◆ Activity
Copy the interview excerpt with Tom Andriola below in full, word for word.

◆ Selected excerpt
Tom Andriola, CIO of the University of California, sat down with Techwire to explain how the campuses and the overall system acquire technology, how the IT Leadership Council strategizes on technology purchases, and about how each location customizes its own technology. Here is a summary of the questions and answers:
Techwire: How did you get to your position?
Andriola: The university a few years ago was looking for a CIO who had a little more business background, someone who could blend thinking about technology’s strategic impact on the university and its mission with the ability to work across the diverse stakeholder base of a university.
TW: How does the system work, with separate campuses having the ability to purchase their own technology?
Andriola: In addition to the 10 campuses that we have, we also have six health systems where part of our mission is patient care, so we actually run hospitals and clinics. I cover all aspects of the mission, research, education and patient care.
Very much the same as Cal State — each of the campuses, locations, each of them has a CIO for their location. My role is to chair the council which (brings) all of those CIOs together to develop common strategies across the universities to help manage our costs, to invest strategically around the use of technologies, as well to find innovation in which we find best practices to scale for other campuses to use.
TW: What kind of technology does the UC use that is specific to the mission?

(Chart understanding data)
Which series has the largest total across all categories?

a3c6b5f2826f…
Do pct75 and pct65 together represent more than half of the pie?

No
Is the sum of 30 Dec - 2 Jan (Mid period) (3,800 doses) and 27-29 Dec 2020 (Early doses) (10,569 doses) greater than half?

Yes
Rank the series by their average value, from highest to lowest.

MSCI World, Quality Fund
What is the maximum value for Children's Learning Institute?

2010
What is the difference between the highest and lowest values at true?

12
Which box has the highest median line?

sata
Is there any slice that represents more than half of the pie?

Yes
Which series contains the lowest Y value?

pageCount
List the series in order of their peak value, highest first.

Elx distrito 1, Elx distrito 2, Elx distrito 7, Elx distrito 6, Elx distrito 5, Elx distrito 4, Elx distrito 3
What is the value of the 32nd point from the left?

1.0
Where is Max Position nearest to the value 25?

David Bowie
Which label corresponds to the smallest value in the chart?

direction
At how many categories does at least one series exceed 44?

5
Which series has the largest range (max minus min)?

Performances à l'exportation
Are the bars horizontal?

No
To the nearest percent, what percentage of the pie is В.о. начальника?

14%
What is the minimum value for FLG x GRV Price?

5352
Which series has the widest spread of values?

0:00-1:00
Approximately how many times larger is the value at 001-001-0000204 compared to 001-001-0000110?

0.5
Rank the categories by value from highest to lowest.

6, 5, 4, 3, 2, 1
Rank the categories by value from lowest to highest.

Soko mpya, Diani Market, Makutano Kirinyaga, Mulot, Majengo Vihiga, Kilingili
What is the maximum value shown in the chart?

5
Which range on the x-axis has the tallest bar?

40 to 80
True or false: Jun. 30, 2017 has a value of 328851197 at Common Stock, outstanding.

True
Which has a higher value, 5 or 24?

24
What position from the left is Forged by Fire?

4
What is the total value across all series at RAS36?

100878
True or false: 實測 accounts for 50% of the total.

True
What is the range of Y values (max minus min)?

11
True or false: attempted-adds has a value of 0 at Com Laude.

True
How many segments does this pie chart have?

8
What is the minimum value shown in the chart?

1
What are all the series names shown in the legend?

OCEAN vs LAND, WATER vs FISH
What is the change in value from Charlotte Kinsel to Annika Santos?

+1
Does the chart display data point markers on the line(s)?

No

◆ Solution
Tom Andriola, CIO of the University of California, sat down with Techwire to explain how the campuses and the overall system acquire technology, how the IT Leadership Council strategizes on technology purchases, and about how each location customizes its own technology. Here is a summary of the questions and answers:
Techwire: How did you get to your position?
Andriola: The university a few years ago was looking for a CIO who had a little more business background, someone who could blend thinking about technology’s strategic impact on the university and its mission with the ability to work across the diverse stakeholder base of a university.
TW: How does the system work, with separate campuses having the ability to purchase their own technology?
Andriola: In addition to the 10 campuses that we have, we also have six health systems where part of our mission is patient care, so we actually run hospitals and clinics. I cover all aspects of the mission, research, education and patient care.
Very much the same as Cal State — each of the campuses, locations, each of them has a CIO for their location. My role is to chair the council which (brings) all of those CIOs together to develop common strategies across the universities to help manage our costs, to invest strategically around the use of technologies, as well to find innovation in which we find best practices to scale for other campuses to use.
TW: What kind of technology does the UC use that is specific to the mission?